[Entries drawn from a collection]
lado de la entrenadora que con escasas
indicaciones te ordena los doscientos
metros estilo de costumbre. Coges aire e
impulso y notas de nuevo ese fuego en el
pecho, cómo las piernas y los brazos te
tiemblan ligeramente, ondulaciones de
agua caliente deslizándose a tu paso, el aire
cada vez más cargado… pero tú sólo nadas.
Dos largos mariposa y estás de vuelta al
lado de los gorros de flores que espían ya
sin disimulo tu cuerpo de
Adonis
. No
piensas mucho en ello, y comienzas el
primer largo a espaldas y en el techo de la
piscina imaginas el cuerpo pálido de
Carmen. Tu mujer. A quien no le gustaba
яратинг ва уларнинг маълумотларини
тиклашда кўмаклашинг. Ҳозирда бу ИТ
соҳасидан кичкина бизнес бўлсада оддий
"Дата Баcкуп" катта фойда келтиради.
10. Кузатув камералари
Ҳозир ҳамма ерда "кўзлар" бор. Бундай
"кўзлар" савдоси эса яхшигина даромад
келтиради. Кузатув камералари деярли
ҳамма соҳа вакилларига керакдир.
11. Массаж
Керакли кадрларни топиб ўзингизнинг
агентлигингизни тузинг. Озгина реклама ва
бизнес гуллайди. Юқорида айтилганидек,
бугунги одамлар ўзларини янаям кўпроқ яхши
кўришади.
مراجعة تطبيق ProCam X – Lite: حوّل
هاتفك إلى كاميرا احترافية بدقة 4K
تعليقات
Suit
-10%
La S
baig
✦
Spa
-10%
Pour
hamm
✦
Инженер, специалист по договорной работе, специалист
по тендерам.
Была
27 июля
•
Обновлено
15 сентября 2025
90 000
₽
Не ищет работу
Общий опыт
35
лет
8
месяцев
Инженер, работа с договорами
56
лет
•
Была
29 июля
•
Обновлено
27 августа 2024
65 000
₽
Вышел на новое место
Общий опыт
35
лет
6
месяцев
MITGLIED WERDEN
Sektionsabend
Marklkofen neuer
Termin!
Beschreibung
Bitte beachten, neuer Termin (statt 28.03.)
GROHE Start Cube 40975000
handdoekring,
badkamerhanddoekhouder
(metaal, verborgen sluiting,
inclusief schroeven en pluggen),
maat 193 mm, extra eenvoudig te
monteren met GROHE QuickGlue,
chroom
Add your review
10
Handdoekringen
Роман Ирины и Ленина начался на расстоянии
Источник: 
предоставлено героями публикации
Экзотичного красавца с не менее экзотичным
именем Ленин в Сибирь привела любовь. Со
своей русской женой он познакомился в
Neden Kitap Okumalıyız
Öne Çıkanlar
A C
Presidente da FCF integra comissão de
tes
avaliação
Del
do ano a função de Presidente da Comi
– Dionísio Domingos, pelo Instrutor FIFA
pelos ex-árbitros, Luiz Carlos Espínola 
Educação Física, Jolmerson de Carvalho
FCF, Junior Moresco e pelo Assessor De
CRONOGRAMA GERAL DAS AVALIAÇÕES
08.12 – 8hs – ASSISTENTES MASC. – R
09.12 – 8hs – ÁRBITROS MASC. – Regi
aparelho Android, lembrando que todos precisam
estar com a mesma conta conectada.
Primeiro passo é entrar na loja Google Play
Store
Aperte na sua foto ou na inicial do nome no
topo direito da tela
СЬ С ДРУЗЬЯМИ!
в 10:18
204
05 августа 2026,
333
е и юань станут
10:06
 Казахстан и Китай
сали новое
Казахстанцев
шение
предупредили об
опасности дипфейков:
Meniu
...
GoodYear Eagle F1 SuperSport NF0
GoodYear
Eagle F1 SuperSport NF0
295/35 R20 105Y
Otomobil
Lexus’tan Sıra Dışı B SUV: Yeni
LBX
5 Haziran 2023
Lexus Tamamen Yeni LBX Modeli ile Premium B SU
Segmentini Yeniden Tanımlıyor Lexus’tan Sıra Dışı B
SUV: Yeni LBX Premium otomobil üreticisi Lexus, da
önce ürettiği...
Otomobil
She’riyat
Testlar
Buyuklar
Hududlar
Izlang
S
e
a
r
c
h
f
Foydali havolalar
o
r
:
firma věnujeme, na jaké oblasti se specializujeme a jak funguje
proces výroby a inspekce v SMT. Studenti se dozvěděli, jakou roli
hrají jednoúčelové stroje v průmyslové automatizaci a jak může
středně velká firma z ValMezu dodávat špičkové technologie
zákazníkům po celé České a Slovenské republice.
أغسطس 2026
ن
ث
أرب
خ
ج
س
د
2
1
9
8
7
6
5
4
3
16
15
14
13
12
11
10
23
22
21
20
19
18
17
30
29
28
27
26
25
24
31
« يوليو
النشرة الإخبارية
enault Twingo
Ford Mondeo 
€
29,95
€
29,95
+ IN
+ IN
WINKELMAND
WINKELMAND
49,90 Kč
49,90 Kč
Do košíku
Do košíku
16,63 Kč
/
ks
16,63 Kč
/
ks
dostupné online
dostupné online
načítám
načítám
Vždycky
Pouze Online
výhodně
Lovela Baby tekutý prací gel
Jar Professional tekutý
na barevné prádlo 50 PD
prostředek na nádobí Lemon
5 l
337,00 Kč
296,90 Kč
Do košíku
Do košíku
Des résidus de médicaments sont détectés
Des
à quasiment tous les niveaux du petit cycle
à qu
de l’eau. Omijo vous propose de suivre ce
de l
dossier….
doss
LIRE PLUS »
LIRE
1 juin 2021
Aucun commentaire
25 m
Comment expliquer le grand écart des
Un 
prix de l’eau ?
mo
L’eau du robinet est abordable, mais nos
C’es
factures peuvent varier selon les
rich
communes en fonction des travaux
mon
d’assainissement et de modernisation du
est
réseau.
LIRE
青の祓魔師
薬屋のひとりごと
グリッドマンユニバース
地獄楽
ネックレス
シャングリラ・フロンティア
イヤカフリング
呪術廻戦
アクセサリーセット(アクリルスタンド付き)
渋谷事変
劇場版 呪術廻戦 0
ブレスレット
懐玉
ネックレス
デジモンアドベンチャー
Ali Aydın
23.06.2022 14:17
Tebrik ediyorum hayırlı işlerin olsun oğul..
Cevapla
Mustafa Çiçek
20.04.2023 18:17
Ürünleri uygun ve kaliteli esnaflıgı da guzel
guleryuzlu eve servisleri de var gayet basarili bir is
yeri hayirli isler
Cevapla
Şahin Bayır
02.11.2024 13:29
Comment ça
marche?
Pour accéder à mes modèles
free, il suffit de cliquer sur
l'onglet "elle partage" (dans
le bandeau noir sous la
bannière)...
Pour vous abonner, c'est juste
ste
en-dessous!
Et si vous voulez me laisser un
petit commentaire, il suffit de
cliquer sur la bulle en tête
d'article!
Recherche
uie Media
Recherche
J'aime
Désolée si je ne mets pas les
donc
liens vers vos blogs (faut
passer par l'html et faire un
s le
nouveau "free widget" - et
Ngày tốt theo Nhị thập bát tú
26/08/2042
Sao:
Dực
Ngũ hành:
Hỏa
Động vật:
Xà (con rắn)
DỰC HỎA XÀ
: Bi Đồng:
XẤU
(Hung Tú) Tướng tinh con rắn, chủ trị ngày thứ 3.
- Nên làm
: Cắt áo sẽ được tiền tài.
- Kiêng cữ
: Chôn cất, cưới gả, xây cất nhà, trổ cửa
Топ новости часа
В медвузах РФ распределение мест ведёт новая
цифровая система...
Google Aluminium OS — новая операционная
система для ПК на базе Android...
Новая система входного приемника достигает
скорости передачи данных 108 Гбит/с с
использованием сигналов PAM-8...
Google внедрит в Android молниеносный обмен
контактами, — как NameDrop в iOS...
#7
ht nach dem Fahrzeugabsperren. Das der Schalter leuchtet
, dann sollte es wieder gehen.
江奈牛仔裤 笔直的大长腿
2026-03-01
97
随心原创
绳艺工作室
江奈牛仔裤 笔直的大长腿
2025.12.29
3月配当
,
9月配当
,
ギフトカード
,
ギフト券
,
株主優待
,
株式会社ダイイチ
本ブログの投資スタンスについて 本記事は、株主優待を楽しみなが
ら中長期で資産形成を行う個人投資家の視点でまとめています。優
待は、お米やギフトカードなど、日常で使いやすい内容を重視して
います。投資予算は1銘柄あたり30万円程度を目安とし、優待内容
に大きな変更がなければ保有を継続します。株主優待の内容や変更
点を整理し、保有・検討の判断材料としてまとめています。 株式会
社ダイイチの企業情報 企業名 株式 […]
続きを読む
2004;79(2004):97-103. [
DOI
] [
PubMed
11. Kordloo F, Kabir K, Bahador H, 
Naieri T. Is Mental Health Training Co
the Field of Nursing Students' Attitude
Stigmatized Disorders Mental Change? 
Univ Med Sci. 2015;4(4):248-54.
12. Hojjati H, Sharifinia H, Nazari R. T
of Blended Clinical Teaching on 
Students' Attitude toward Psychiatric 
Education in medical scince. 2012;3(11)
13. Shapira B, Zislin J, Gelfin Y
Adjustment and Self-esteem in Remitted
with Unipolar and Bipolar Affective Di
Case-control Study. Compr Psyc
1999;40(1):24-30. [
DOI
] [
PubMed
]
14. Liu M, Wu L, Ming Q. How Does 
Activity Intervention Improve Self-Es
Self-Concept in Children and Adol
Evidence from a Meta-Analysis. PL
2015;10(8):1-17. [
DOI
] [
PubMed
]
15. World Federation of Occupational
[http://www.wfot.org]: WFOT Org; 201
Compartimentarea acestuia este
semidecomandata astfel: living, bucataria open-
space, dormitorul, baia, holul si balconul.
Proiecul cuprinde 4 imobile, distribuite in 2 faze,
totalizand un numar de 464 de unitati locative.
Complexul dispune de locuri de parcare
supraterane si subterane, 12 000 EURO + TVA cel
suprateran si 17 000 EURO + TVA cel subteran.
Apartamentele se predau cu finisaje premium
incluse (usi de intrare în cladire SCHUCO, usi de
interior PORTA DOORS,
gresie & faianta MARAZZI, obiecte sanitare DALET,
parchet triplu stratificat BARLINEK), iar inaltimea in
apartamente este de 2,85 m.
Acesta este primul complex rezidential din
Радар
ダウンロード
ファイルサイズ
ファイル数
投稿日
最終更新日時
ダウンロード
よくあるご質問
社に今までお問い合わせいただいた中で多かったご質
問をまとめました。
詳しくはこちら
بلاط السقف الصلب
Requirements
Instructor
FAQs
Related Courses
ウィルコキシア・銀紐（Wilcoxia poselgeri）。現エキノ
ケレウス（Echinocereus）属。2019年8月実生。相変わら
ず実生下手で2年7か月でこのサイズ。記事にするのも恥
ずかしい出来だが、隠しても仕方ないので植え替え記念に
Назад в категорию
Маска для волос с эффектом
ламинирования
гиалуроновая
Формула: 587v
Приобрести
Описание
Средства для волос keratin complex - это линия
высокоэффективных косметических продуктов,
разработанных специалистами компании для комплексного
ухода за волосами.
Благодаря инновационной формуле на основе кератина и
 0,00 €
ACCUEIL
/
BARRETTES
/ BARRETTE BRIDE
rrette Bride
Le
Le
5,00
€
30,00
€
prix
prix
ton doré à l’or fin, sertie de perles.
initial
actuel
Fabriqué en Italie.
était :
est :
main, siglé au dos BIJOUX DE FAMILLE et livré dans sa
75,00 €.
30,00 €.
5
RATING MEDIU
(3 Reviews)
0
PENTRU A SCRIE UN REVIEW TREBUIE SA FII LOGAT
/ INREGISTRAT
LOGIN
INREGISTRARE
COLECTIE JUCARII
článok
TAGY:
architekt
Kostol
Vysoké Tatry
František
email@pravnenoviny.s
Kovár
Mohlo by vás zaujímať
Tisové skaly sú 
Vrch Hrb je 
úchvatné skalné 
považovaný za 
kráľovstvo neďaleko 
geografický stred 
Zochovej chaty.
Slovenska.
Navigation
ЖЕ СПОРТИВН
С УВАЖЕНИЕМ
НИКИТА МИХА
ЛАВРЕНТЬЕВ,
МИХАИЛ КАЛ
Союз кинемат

Exercise requirements
Reproduce verbatim every line from the very first one down to the line that contains "бизнес гуллайди. Юқорида", including both of these.

Answer to this exercise
lado de la entrenadora que con escasas
indicaciones te ordena los doscientos
metros estilo de costumbre. Coges aire e
impulso y notas de nuevo ese fuego en el
pecho, cómo las piernas y los brazos te
tiemblan ligeramente, ondulaciones de
agua caliente deslizándose a tu paso, el aire
cada vez más cargado… pero tú sólo nadas.
Dos largos mariposa y estás de vuelta al
lado de los gorros de flores que espían ya
sin disimulo tu cuerpo de
Adonis
. No
piensas mucho en ello, y comienzas el
primer largo a espaldas y en el techo de la
piscina imaginas el cuerpo pálido de
Carmen. Tu mujer. A quien no le gustaba
яратинг ва уларнинг маълумотларини
тиклашда кўмаклашинг. Ҳозирда бу ИТ
соҳасидан кичкина бизнес бўлсада оддий
"Дата Баcкуп" катта фойда келтиради.
10. Кузатув камералари
Ҳозир ҳамма ерда "кўзлар" бор. Бундай
"кўзлар" савдоси эса яхшигина даромад
келтиради. Кузатув камералари деярли
ҳамма соҳа вакилларига керакдир.
11. Массаж
Керакли кадрларни топиб ўзингизнинг
агентлигингизни тузинг. Озгина реклама ва
бизнес гуллайди. Юқорида айтилганидек,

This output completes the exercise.